Mon initiation chez les chamanes, une parisienne en Mongolie

Blog Littéraire - Mon initiation chez les chamanes, une parisienne en Mongolie de Corine Sombrun - Saskia Parein
« On dirait que, dans ce pays, les fous sont en liberté et qu’on les appelle les chamanes… »

Un samedi matin, j’ai décidé d’aller m’acheter un tambour chamanique. Je suis rentrée dans le magasin, j’en ai essayé plusieurs et j’ai finalement trouvé « mon son ». 

Alors que la vendeuse l’emballait, je me suis promenée dans la bibliothèque de la boutique.
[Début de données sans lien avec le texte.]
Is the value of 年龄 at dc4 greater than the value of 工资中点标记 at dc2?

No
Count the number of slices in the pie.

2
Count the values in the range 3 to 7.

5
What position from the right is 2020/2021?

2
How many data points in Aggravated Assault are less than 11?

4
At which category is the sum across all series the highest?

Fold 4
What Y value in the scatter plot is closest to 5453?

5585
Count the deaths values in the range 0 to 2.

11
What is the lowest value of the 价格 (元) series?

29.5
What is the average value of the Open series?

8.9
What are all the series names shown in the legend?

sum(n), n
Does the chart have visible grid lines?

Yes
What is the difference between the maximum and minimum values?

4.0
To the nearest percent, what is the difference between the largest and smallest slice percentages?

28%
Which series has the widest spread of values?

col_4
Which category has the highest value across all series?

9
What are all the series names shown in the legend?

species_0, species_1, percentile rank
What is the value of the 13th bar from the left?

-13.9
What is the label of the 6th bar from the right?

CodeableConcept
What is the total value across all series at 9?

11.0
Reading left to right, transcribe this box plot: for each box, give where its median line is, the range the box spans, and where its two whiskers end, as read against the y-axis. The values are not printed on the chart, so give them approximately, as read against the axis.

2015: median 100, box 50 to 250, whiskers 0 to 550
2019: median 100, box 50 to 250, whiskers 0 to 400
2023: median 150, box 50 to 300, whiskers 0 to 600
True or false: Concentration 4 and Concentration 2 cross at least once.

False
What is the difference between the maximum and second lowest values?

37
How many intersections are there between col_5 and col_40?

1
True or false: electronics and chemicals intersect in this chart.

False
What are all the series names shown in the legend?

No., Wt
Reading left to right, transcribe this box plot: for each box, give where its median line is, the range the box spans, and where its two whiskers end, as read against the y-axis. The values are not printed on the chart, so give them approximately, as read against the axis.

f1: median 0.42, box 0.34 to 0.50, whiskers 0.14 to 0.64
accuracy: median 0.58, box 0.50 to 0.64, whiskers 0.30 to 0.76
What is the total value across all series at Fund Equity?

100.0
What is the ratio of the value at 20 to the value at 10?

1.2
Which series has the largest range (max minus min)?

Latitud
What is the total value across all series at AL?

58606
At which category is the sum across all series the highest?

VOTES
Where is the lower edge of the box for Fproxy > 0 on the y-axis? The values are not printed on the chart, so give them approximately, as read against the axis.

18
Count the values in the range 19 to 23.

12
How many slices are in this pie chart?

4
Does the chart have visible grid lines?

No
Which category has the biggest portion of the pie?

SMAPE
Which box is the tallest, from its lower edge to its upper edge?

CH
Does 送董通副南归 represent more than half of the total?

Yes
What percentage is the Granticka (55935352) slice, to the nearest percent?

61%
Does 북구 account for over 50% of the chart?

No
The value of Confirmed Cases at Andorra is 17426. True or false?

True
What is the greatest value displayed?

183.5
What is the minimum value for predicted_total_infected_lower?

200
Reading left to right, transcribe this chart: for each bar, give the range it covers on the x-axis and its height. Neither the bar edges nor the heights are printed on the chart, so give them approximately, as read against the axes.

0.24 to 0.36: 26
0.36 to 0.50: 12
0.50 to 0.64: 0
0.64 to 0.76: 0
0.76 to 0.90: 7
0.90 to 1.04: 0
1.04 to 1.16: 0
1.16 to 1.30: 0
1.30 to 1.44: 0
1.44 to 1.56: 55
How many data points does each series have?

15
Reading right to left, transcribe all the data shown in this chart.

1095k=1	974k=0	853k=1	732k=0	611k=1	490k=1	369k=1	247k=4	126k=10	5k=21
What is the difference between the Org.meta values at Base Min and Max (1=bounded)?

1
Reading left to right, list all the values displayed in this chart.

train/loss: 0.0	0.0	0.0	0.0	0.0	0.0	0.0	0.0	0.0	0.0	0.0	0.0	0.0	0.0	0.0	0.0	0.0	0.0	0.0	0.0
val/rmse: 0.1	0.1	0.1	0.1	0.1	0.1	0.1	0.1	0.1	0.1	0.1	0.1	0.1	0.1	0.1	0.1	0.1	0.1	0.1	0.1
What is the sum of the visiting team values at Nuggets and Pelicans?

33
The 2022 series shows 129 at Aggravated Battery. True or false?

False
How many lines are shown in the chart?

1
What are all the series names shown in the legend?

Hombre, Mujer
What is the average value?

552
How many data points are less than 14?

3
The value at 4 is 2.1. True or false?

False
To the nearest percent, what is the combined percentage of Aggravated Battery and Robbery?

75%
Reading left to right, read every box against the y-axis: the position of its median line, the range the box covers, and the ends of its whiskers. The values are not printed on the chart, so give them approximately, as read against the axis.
Mon attention a rapidement été attiré par les bouquins de Corine Sombrun et plus particulièrement par Mon initiation chez les chamanes, une parisienne en Mongolie

J’avais déjà entendu parler de Corine Sombrun, cette parisienne qui a découvert la transe chamanique par hasard lors de ses voyages dans les steppes mongoles en qualité de journaliste pour la BBC.  Je me suis alors rappelée cette vidéo  au cours de laquelle elle explique son expérience chez les chamanes et fait écouter à son public l’enregistrement des hurlements de loup qu’elle reproduit lorsqu’elle est en transe https://www.youtube.com/watch?v=Ym0kIECFi0U

Mon initiation chez les chamanes, une parisienne en Mongolie est un ouvrage qui raconte ce que son auteur a vécu lorsqu’elle s’est retrouvée chez les chamanes mongoles et qu’elle a découvert, au cours de cérémonies, qu’elle était en réalité elle-même une chamane aguerrie.

« C’est très étrange cette notion de savoir qu’on sait ce qu’on fait, sans savoir comment on le sait ». 

Si l’on avait encore des doutes sur le monde invisible et les capacités des chamanes à interagir avec lui, impossible de refermer ce livre avec les mêmes hésitations.

« Lorsque tu es en transe, ton corps est sans conscience. C’est pourquoi tu ne ressens plus la douleur, les odeurs, le froid, le chaud et tu n’as plus conscience du danger. En fait, ta conscience s’en va pour aller discuter avec les esprits (…) Ton rôle de chamane est d’être un lien entre le monde des esprits et le monde des humains ». 

Je cite ici quelques passages qui m’ont parlé :

« J’ai du mal à accepter cette incertitude. Sans doute parce qu’elle me met face à mes limites. Moi qui suis habituée aux livres, aux cours aux structures logiques et rationnelles, je suis déstabilisée. Arrachée au confort des cadres que mon éducation occidentale a dessinés jour après jour dans mon intellect. Qui s’affole. J’ai peur. De ce que je ne connais pas. J’ai peur. De sortir du cadre. J’ai peur. De découvrir une autre réalité. De devoir remettre en question ce qui me rassure (…) Moi j’ai le trac. De devenir ce que je suis. C’est mon ego qui pleure. Il se défend. En faisant battre mon cœur. De trouille. Qu’est-ce que je risque, au fond, à part découvrir ce que je suis ? C’est ça qui te fait si peur, mon ego ? Tu sais qu’accepter ce que je suis, c’est te faire exploser ! (…) Peut-être parce que prononcer ce qu’on nous dit qu’on est veut dire qu’on a accepté de l’être ».